This month Rio Hondo College in Whittier, CA, will graduate it first cohort of automotive technicians from its new Tesla START program. Rio Hondo and Central Piedmont Community College in Charlotte, NC, are the first U.S. sites for the 12-week Tesla certification program that teaches automotive technicians about electric vehicles and Tesla-specific repair procedures.
Professor John Frala, alternative fuel technology instructor at Rio Hondo, attributes Tesla’s decision to locate its program at Rio Hondo to the innovations he has been able to introduce with support from two National Science Foundation (NSF) Advanced Technological Education (ATE) grants. The official ribbon-cutting of the 4,000-square-foot Tesla training center with upgraded equipment and six Tesla vehicles is scheduled for May 23.
A Tesla spokesperson did not address the ATE connection. But via email provided this statement: “We’re working with some of the best automotive education programs in the country to educate students on electric vehicle technology and our unique approach to customer service to prepare them for a career at Tesla. Students graduate with a job opportunity, certification, and the skills necessary to succeed in the growing electric vehicle industry.”
Frala said Tesla’s certification program fits well with the hybrid/electric vehicle/fuel-cell technology associate of science degree program that he developed with his first ATE grant (Award #1501735). He is a co-principal investigator on a current grant for the Northwest Engineering and Vehicle Technology Exchange (NEVTEX) (Award # 1700708) that is led by Ken Mays, program director and professor of automotive technology at Central Oregon Community College in Bend, OR.
The NEVTEX project aims to develop national education standards for technicians of electric-drive vehicles. This month the project’s leaders are convening a meeting with auto industry representatives to draft the standards that will emphasize safety. Mays and Frala plan to have 20 colleges and industry locations begin testing the technician standards in 2019.
The two automotive technology educators met in 2014 when they received mentoring and technical guidance from Mentor-Connect, an ATE project that helps community college faculty prepare competitive ATE proposals.
“When you get to be part of the NSF family, things come your way,” Mays said.
Frala said that since Mentor-Connect, his program has grown and he has had numerous career opportunities “beyond my wildest dreams.”

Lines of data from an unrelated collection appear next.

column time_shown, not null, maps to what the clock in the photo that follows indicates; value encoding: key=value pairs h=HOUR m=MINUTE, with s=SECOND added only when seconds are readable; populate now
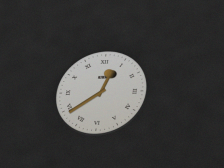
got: h=12 m=39
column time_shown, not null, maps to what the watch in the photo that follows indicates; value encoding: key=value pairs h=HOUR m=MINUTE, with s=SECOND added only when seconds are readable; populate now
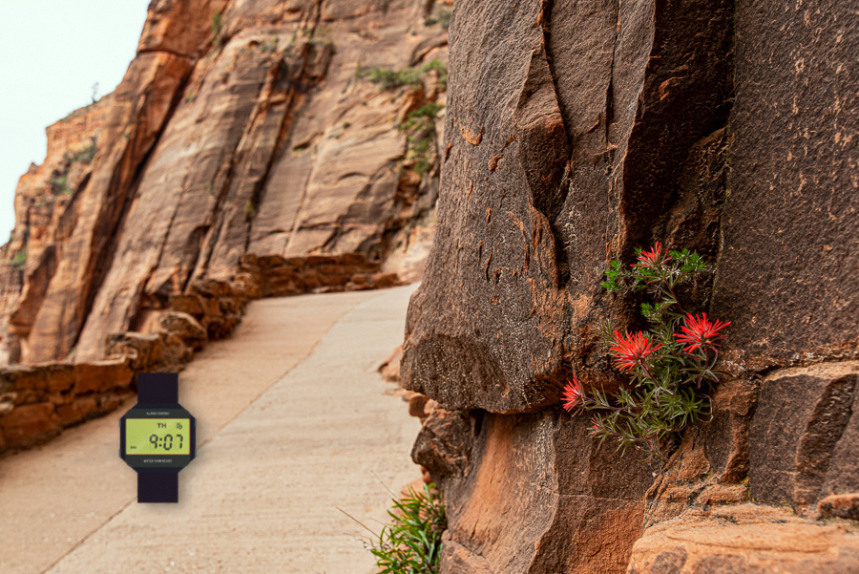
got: h=9 m=7
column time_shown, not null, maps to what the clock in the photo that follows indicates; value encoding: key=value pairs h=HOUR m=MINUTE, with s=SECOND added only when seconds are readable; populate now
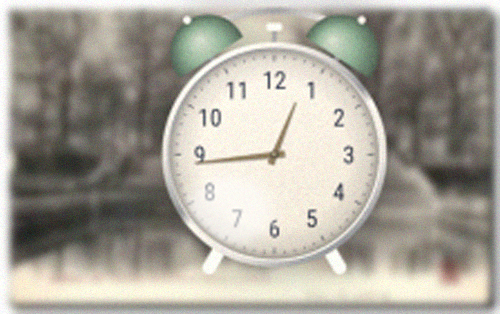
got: h=12 m=44
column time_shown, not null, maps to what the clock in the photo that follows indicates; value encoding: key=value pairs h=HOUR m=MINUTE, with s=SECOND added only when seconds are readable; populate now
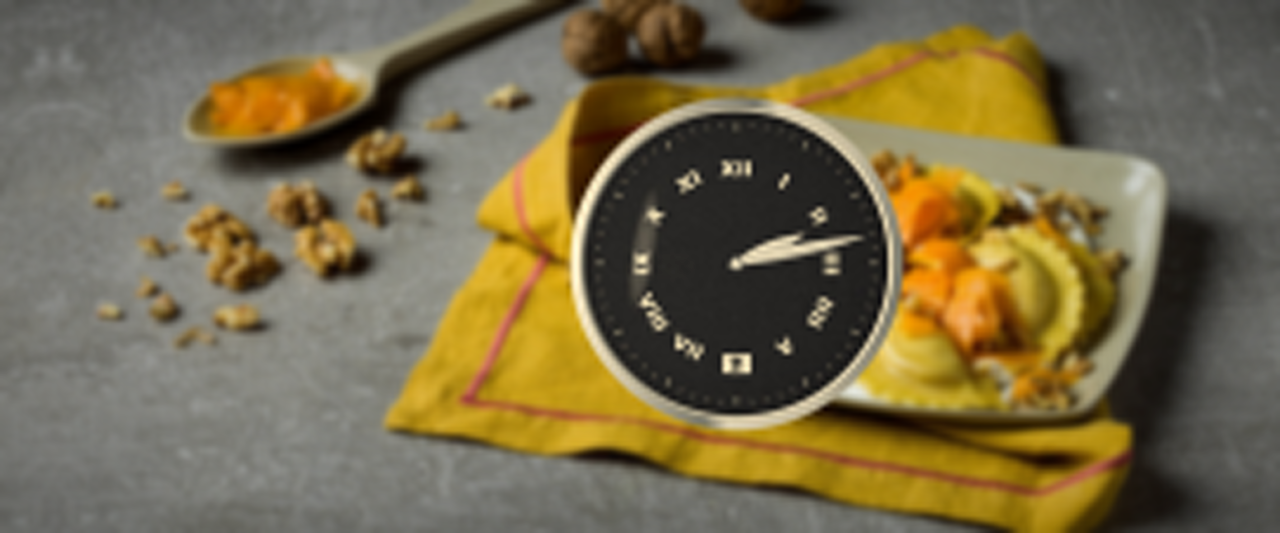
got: h=2 m=13
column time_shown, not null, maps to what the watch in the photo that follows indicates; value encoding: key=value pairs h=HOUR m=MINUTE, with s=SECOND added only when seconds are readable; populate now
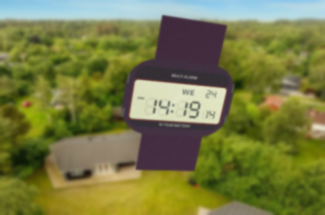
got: h=14 m=19
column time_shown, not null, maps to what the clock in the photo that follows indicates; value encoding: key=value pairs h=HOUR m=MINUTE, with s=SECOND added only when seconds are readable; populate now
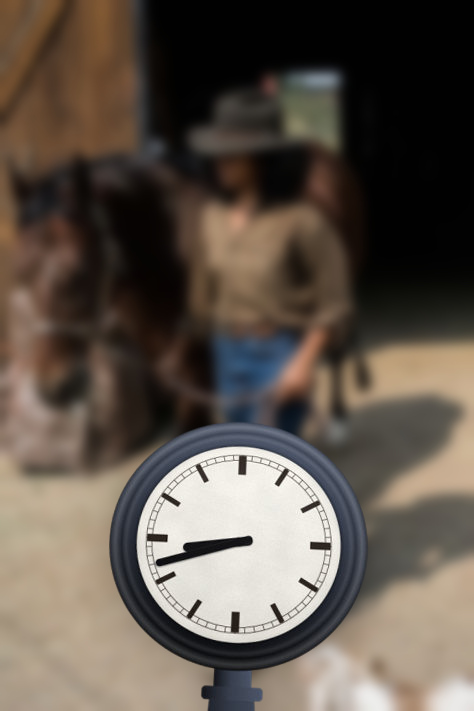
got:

For the groundbreaking degree program that he developed with ATE support Frala was a finalist for the 2018 Faculty Innovation Award from the American Association of Community Colleges and received the 2016 Clean Air Award in the Education and Outreach category from the South Coast Air Quality Management District. He has also participated on California Governor Jerry Brown’s Green Team, an advisory group for the California Hydrogen Highway and its hydrogen refueling stations.
Other career opportunities include speaking engagements. During a keynote address in March at a conference attended by 205 guidance counselors Frala explained that automotive technology “is not grimy as in the past.” He also emphasized that new technologies have raised employers’ expectations. Automotive technicians now need to know physics, chemistry, and math. They must also be able to communicate well with customers and work teammates.
“Game Changers for Students”
In a phone interview Frala described his two ATE grants as “game changers for students.”
He points to the Tesla START program as an example.
Of the 11 Tesla START trainees who will complete the program at Rio Hondo this month, eight are Rio Hondo automotive technology graduates and three are current students on track to receive their associate degrees this month. Three of the Rio Hondo alumni have been enrolled in bachelor degree programs while going through the START program. (Four women and eight men were selected by Tesla for first cohort at Rio Hondo, but one person had to stop out for personal reasons and will be in the next cohort. )
In addition to covering the trainees’ tuition and fees, Tesla pays them hourly wages while they attend classes. Upon completion of the 12-week program, the trainees are eligible for Technician II positions at Tesla Service Centers that pay between $21 and $26 per hour in California.
Tesla has seven service centers within 50 miles of the Rio Hondo campus, which is located 15 miles east of Los Angeles. Frala has received queries about the trainees from Tesla service centers outside the region too. If trainees are hired by a Tesla center elsewhere, their relocation costs will be paid by the company, Frala said.
“They will hit the ground running,” Frala said of his students’ qualifications and career opportunities.